ATS is spot on again...

there was nothing held as "special" between us because there was no us in her mind

That's the real pain. It does not matter what they 'did'.

I myself waver between taking Tryn's perspective of 'we all know what sex is' and leaving it alone, to asking my WW to take me into the room with her, as my therapist calls it, so as I am not excluded from the A experience, meaning it is no longer something shared between OM. and WW. The latter is unfortunately elusive, as my WW was prone to drinking so as to overcome inhibitions/ guilt/ conscience.

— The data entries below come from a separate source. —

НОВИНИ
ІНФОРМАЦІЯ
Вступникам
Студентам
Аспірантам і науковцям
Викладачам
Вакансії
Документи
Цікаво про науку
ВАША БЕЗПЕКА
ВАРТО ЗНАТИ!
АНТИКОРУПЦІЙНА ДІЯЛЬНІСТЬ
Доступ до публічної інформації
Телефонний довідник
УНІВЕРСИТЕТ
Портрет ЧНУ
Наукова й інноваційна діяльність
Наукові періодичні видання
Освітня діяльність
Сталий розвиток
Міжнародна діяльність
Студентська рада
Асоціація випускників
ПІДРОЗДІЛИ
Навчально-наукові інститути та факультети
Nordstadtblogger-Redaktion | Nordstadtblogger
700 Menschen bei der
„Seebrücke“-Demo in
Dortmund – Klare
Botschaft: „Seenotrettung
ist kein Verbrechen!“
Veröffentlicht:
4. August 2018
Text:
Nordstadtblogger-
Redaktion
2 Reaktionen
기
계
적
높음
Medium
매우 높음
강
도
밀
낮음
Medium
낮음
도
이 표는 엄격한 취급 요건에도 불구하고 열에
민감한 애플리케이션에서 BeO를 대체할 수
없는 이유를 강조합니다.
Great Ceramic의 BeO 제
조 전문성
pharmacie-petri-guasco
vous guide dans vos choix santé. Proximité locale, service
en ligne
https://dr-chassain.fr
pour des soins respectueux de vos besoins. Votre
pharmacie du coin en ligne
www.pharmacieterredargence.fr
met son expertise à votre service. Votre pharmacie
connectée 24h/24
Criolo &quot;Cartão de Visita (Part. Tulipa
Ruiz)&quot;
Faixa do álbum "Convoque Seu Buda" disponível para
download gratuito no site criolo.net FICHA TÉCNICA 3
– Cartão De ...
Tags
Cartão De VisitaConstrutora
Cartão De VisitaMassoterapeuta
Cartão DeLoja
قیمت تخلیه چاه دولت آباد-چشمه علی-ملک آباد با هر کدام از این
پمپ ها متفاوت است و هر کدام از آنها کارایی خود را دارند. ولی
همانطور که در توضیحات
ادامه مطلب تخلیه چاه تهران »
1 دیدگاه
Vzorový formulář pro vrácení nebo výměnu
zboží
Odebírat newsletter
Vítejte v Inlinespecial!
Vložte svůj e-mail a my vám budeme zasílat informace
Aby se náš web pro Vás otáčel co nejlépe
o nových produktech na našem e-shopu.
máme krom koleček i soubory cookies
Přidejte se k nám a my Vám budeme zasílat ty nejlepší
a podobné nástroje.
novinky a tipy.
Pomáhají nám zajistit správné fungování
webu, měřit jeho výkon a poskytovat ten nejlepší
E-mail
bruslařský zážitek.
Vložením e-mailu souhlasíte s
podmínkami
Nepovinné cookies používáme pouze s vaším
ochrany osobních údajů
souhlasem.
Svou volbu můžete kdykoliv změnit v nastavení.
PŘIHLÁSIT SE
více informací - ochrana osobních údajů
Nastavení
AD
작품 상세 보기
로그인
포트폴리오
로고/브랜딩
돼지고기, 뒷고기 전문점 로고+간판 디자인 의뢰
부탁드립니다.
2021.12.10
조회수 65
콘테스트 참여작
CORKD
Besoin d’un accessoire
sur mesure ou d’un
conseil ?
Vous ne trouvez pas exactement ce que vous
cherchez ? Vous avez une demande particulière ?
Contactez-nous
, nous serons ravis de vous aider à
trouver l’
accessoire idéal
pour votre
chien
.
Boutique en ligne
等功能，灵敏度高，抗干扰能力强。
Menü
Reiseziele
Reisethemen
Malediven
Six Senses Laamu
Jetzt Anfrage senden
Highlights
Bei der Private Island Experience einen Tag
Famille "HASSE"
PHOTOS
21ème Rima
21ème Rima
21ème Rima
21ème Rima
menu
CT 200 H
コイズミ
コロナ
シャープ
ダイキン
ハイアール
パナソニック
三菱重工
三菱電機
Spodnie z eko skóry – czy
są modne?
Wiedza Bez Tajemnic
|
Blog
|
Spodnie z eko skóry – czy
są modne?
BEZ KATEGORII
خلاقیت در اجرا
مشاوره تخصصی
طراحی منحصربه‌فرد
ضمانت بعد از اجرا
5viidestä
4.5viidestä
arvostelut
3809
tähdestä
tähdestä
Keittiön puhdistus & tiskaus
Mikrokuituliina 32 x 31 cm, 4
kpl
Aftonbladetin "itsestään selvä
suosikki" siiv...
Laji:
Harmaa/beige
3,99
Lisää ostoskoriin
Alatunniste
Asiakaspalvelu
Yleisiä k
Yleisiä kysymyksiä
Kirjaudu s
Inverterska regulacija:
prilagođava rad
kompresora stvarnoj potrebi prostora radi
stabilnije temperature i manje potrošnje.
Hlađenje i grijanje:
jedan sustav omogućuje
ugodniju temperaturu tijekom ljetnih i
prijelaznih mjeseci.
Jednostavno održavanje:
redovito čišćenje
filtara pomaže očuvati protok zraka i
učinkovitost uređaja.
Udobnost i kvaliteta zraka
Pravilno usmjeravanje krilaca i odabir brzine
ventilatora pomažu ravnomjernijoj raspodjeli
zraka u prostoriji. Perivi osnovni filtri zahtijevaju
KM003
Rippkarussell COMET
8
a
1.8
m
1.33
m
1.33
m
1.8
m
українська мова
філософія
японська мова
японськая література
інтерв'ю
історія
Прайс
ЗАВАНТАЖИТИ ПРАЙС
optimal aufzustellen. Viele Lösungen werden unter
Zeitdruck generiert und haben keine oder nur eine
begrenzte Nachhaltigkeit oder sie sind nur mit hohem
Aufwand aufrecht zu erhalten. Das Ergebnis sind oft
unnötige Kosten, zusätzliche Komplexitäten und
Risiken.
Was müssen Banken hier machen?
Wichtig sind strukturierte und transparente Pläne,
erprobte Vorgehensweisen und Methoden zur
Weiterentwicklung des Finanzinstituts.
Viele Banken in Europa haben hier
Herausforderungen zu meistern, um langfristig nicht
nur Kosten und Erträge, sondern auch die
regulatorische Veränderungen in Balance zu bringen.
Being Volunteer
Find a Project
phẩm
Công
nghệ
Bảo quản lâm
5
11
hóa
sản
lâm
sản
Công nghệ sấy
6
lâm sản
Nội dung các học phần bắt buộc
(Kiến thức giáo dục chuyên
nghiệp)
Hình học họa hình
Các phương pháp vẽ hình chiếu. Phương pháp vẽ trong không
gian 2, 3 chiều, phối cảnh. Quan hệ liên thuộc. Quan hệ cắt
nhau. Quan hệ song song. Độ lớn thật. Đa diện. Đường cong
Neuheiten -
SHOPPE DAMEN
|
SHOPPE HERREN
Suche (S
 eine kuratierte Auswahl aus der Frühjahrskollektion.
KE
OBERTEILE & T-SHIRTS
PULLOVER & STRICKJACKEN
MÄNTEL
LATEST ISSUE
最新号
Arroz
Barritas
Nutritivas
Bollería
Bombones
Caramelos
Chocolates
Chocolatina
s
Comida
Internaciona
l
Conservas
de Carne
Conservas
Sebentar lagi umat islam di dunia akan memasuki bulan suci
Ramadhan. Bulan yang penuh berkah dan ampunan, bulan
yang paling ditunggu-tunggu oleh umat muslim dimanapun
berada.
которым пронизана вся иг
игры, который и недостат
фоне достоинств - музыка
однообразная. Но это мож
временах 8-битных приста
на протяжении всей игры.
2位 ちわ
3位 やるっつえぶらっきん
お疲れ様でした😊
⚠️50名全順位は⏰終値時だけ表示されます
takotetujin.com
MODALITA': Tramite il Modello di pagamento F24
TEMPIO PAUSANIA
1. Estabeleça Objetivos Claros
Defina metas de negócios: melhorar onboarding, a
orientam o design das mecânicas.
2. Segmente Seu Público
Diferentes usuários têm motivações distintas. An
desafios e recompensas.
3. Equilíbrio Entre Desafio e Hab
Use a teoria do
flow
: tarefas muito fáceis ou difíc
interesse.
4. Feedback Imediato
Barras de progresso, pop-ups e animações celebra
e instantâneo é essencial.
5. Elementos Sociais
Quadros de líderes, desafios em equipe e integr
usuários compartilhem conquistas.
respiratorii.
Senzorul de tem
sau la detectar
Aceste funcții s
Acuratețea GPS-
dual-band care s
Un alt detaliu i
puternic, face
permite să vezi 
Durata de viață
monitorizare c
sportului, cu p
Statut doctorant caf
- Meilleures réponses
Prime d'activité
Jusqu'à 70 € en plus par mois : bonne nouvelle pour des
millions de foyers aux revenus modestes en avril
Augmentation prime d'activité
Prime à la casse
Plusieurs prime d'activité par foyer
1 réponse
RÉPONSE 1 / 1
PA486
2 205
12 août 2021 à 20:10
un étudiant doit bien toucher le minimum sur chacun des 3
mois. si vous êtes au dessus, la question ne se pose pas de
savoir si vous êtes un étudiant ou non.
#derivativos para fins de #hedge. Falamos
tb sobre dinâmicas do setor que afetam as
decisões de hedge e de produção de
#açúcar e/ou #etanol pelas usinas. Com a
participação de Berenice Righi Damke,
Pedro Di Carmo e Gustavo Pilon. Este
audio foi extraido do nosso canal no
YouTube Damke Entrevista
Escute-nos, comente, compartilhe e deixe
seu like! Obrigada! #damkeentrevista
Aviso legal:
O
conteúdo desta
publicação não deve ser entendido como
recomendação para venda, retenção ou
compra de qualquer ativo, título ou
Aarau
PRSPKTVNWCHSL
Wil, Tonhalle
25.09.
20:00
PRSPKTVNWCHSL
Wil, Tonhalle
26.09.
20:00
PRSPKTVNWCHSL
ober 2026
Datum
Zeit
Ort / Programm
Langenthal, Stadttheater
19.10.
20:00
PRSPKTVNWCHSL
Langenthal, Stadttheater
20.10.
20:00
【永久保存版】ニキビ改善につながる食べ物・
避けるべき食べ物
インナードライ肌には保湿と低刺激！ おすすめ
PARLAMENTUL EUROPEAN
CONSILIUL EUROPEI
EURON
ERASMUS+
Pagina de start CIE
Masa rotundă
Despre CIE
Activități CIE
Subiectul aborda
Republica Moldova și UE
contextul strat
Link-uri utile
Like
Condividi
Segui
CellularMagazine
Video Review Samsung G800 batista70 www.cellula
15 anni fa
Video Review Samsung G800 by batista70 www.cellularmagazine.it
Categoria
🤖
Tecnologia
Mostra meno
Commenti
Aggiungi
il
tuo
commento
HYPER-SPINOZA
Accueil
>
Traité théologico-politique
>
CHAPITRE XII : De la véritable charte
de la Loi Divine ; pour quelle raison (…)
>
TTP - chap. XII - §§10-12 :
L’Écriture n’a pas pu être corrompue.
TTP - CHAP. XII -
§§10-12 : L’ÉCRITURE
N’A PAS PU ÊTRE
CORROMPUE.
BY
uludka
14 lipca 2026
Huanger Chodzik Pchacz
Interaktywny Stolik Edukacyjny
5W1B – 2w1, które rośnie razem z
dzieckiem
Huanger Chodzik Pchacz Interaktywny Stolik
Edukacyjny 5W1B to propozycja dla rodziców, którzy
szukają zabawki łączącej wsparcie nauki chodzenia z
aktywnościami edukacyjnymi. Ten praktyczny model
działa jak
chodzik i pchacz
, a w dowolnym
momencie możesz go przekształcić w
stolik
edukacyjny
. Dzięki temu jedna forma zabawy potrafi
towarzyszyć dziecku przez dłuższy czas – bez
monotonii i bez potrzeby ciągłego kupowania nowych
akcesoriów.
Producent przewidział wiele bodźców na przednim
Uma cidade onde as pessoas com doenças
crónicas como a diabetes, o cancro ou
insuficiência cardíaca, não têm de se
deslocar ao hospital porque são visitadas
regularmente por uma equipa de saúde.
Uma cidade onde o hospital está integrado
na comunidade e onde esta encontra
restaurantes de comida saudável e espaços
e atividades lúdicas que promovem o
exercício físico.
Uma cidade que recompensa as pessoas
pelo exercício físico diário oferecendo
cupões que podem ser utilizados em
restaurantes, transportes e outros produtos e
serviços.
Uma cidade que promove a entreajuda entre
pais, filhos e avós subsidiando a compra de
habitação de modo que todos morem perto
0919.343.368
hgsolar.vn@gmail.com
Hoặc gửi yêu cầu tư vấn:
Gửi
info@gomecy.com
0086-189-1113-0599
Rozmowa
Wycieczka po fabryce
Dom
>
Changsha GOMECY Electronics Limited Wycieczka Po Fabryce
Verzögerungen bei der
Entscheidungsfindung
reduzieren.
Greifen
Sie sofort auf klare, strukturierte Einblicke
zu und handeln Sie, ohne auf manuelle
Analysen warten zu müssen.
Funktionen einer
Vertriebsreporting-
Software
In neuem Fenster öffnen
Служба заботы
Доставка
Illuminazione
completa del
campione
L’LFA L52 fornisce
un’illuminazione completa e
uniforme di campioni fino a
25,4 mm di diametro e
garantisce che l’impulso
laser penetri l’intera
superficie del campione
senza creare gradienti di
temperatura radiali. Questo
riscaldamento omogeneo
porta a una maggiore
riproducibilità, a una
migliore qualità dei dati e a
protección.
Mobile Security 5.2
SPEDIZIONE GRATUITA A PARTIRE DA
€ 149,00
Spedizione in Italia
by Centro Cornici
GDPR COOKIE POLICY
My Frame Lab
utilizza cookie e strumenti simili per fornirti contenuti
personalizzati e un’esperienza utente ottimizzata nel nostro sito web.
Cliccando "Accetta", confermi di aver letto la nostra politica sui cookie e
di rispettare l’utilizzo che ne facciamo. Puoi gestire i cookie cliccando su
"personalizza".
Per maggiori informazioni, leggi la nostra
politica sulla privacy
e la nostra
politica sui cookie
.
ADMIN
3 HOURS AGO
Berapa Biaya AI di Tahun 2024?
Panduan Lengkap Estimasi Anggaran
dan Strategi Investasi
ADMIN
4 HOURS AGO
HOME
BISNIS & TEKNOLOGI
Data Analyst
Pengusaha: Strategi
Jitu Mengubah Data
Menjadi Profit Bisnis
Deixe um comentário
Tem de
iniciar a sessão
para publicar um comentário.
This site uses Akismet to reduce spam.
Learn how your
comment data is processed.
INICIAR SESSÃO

I do not yet know if I will ask for more. But in my case, the more is kind of related to digging into my WW's head and soul. The OM was really into control and degradation. He wasn't into the sex itself. He liked to just whack-off with my WW lying there watching. So more details would just be related to how long did he take, etc., and did you bite your nails waiting... Obviously, my WW wanted a real sexual relationship and thought she could 'fix' the OM. So, really what I want to know is "what was/is wrong with you?". Now that I think about it I know the details and they gross me out. I wish it would have been normal sex, then I could wrap my head around it. Maybe I just want the story to change. Crap.


I am not a marriage counselor. I chose "MC Jack" in the spirit of a handle like "MC Hammer" or Young MC"...there is a lot of 'rapping' here, no? At the time I did not know what MC stood for on this site. Duh.